次世代スマートテレビはリモートアクセスも提案

 次世代スマートテレビについては、単なるVOD対応テレビではなく、「放送リソースを使って新たなテレビ視聴を可能とするアプリケーション」、「テレビ上やテレビに紐付けられたモバイル端末上で動作させるテレビ」であることを“次世代”と紹介。視聴者の安心、安全確保とオープンな開発環境整備を掲げて、推進に取り組む。

 具体的なアプリケーションとして、放送連動のタブレット/スマートフォンでの情報表示や、スマートフォンなどからのクイズ回答、操作。放送のCM連動したタブレット/スマホの広告表示、自宅のスマートテレビの受信映像の外出先からの視聴などを提案。

▸ 課題:
**A.** 提示文の「次世代スマートテレビについて」から「備を掲げて、推進に取り組む。」までのすべてを、一字も変えずに書き写しなさい。
**B.** 提示文をもとに、次の問いに答えなさい。
(i) 次世代スマートテレビの推進にあたって掲げられているものは何か。
(ii) スマートフォンなどから行うものとして挙げられているのは何か。
(iii) 外出先から視聴するものとして提案されているのは何か。
提示文だけを手がかりにすること。

▸ 学習資料:
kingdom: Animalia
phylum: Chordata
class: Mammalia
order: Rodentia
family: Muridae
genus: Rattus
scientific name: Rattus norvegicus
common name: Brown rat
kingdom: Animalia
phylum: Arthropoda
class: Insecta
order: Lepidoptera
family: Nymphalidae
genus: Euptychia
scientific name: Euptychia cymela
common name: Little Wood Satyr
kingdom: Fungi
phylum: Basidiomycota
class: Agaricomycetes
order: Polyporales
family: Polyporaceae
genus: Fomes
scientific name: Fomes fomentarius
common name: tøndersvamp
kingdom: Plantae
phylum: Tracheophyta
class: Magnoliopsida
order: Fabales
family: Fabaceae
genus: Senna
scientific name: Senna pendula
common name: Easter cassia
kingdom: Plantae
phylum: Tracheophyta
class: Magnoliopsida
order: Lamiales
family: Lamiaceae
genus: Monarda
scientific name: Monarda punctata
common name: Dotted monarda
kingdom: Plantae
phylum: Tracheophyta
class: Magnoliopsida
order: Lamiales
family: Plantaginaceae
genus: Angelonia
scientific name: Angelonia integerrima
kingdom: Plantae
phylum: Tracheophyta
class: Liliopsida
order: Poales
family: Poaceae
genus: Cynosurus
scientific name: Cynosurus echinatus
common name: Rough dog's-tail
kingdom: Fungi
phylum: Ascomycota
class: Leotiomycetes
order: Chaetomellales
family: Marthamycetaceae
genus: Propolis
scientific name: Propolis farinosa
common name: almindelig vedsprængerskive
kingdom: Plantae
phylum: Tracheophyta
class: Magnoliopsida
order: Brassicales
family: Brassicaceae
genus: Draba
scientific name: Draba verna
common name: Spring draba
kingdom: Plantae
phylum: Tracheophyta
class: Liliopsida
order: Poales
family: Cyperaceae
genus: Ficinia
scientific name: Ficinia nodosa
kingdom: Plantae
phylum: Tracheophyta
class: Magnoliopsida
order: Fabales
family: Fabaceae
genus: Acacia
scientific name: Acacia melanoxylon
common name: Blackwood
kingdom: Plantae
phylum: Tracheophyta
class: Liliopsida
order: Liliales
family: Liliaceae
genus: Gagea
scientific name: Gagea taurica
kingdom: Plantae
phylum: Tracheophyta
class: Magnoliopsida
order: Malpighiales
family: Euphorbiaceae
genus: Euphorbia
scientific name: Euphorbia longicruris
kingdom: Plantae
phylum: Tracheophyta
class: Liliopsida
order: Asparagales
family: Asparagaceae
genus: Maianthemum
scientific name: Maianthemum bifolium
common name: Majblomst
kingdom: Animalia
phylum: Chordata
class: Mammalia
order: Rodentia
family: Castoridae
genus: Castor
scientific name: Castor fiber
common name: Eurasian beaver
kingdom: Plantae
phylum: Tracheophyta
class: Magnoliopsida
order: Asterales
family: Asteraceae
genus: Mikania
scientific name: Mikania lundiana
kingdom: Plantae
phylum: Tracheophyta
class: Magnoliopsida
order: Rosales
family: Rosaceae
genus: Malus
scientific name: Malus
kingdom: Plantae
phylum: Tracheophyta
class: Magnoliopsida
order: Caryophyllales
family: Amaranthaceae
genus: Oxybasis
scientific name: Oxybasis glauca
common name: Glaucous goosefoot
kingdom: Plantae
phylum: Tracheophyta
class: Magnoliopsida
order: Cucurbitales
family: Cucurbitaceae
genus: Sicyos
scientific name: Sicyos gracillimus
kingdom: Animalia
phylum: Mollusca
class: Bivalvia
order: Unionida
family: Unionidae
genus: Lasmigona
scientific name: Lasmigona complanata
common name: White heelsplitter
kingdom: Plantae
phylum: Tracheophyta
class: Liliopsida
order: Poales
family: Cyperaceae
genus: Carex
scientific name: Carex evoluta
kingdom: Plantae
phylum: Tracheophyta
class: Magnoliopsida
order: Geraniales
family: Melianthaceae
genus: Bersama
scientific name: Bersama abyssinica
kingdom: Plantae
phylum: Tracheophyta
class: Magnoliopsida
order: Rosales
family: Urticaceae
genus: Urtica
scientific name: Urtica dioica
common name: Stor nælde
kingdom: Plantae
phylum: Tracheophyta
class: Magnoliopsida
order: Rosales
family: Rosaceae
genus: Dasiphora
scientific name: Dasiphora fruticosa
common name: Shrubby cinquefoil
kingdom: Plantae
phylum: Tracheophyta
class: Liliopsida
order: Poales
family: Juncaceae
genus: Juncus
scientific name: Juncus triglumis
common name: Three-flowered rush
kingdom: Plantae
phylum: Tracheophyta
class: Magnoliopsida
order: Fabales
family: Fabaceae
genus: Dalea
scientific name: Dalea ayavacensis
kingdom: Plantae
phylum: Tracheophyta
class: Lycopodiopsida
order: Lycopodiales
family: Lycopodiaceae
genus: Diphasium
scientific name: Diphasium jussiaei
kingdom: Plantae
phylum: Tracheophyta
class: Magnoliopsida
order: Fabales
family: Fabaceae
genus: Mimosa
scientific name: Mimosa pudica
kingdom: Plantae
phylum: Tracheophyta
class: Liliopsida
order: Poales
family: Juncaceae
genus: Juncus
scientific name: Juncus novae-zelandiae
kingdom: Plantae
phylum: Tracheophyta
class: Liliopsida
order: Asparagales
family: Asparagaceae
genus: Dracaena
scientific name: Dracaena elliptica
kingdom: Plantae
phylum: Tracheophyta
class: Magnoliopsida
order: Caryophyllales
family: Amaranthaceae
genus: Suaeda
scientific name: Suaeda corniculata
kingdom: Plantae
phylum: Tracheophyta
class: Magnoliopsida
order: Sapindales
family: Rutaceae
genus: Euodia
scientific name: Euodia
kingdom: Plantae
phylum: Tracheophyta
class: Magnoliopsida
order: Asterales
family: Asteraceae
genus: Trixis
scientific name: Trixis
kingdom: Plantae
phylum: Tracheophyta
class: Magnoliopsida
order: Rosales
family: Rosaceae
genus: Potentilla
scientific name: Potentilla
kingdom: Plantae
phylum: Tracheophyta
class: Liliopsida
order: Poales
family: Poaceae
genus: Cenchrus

▸ 解答:
**A.**
次世代スマートテレビについては、単なるVOD対応テレビではなく、「放送リソースを使って新たなテレビ視聴を可能とするアプリケーション」、「テレビ上やテレビに紐付けられたモバイル端末上で動作させるテレビ」であることを“次世代”と紹介。視聴者の安心、安全確保とオープンな開発環境整備を掲げて、推進に取り組む。

**B.**
(i) 視聴者の安心、安全確保とオープンな開発環境整備
(ii) クイズ回答、操作
(iii) 自宅のスマートテレビの受信映像